[Collected data entries]
┄┄┄┄┄┄

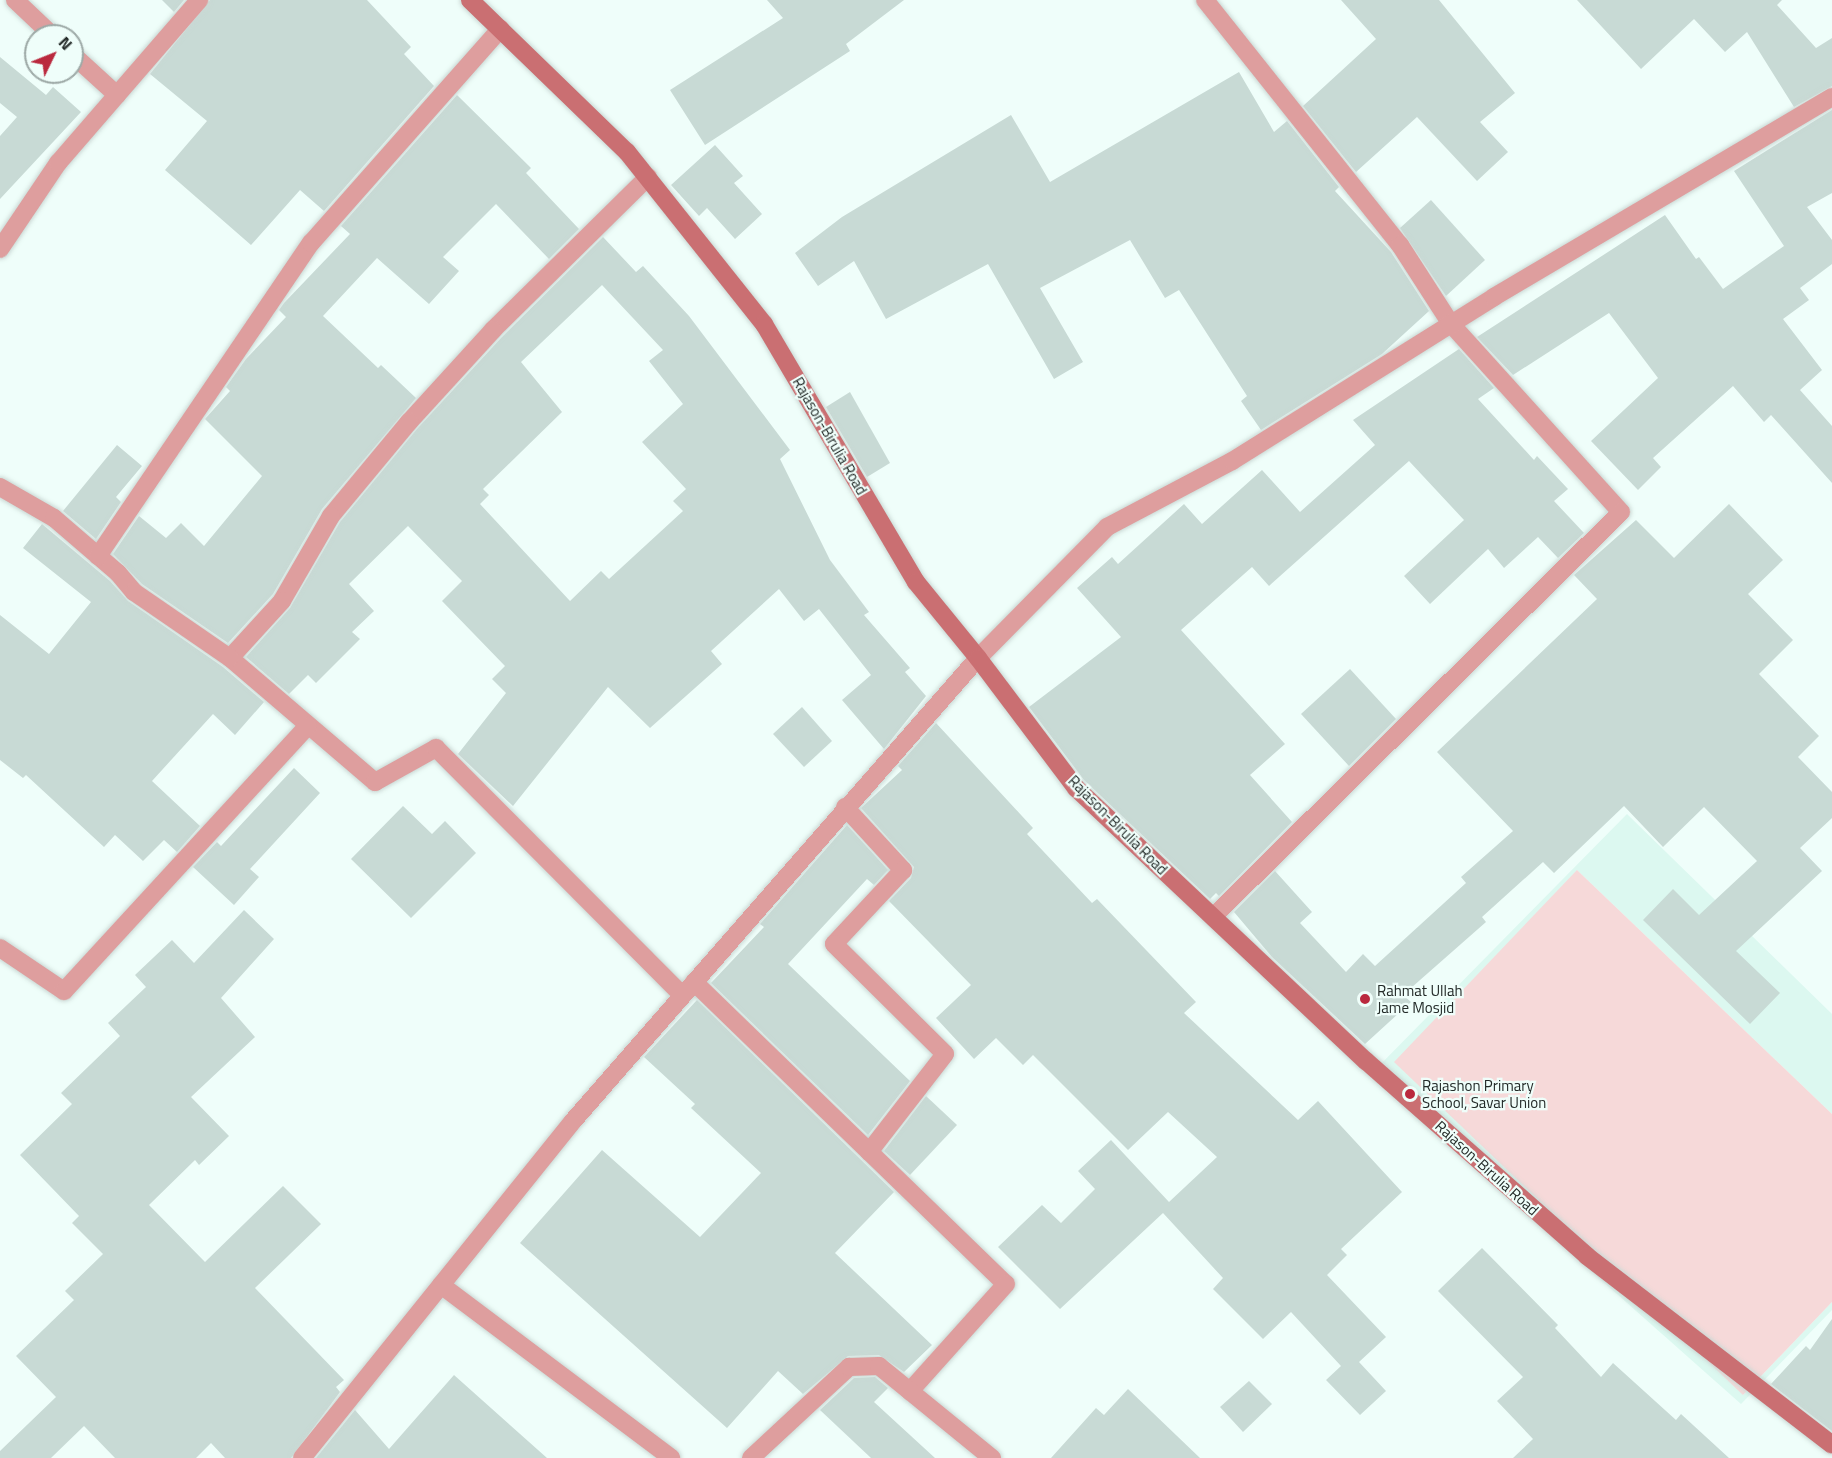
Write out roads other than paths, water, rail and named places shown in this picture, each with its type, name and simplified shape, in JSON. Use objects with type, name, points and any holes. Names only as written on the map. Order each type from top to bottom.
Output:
[{"type":"street","points":[[15,0],[40,24]]},
{"type":"street","points":[[0,249],[58,163],[199,0]]},
{"type":"street","name":"Rajason-Birulia Road","points":[[470,0],[648,177],[764,324],[916,582],[978,658],[1076,788],[1213,917],[1587,1257],[1832,1445]]},
{"type":"street","points":[[1205,0],[1400,245],[1451,324],[1621,512],[1213,917]]},
{"type":"street","points":[[98,556],[311,243],[500,29]]},
{"type":"street","points":[[84,65],[117,95]]},
{"type":"street","points":[[302,1458],[573,1121],[688,988],[978,658],[1107,527],[1232,461],[1451,324],[1832,97]]},
{"type":"street","points":[[230,658],[282,601],[330,516],[409,422],[493,330],[648,177]]},
{"type":"street","points":[[0,488],[54,518],[98,556],[134,592],[230,658],[375,782],[436,748],[688,988],[869,1152],[1006,1284],[910,1391]]},
{"type":"street","points":[[0,948],[64,991],[308,726]]},
{"type":"street","points":[[845,807],[903,870],[834,944],[945,1054],[869,1152]]},
{"type":"street","points":[[441,1285],[671,1458]]},
{"type":"street","points":[[751,1458],[849,1368],[879,1366],[992,1458]]},
{"type":"place","name":"Rahmat Ullah Jame Mosjid","points":[[1365,999]]},
{"type":"place","name":"Rajashon Primary School, Savar Union","points":[[1410,1094]]}]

┄┄┄┄┄┄

EXERCISE:
For every entry above, write it out exactly and remove any image.

RESPONSE TO THIS TASK:
Write out roads other than paths, water, rail and named places shown in this picture, each with its type, name and simplified shape, in JSON. Use objects with type, name, points and any holes. Names only as written on the map. Order each type from top to bottom.
Output:
[{"type":"street","points":[[15,0],[40,24]]},
{"type":"street","points":[[0,249],[58,163],[199,0]]},
{"type":"street","name":"Rajason-Birulia Road","points":[[470,0],[648,177],[764,324],[916,582],[978,658],[1076,788],[1213,917],[1587,1257],[1832,1445]]},
{"type":"street","points":[[1205,0],[1400,245],[1451,324],[1621,512],[1213,917]]},
{"type":"street","points":[[98,556],[311,243],[500,29]]},
{"type":"street","points":[[84,65],[117,95]]},
{"type":"street","points":[[302,1458],[573,1121],[688,988],[978,658],[1107,527],[1232,461],[1451,324],[1832,97]]},
{"type":"street","points":[[230,658],[282,601],[330,516],[409,422],[493,330],[648,177]]},
{"type":"street","points":[[0,488],[54,518],[98,556],[134,592],[230,658],[375,782],[436,748],[688,988],[869,1152],[1006,1284],[910,1391]]},
{"type":"street","points":[[0,948],[64,991],[308,726]]},
{"type":"street","points":[[845,807],[903,870],[834,944],[945,1054],[869,1152]]},
{"type":"street","points":[[441,1285],[671,1458]]},
{"type":"street","points":[[751,1458],[849,1368],[879,1366],[992,1458]]},
{"type":"place","name":"Rahmat Ullah Jame Mosjid","points":[[1365,999]]},
{"type":"place","name":"Rajashon Primary School, Savar Union","points":[[1410,1094]]}]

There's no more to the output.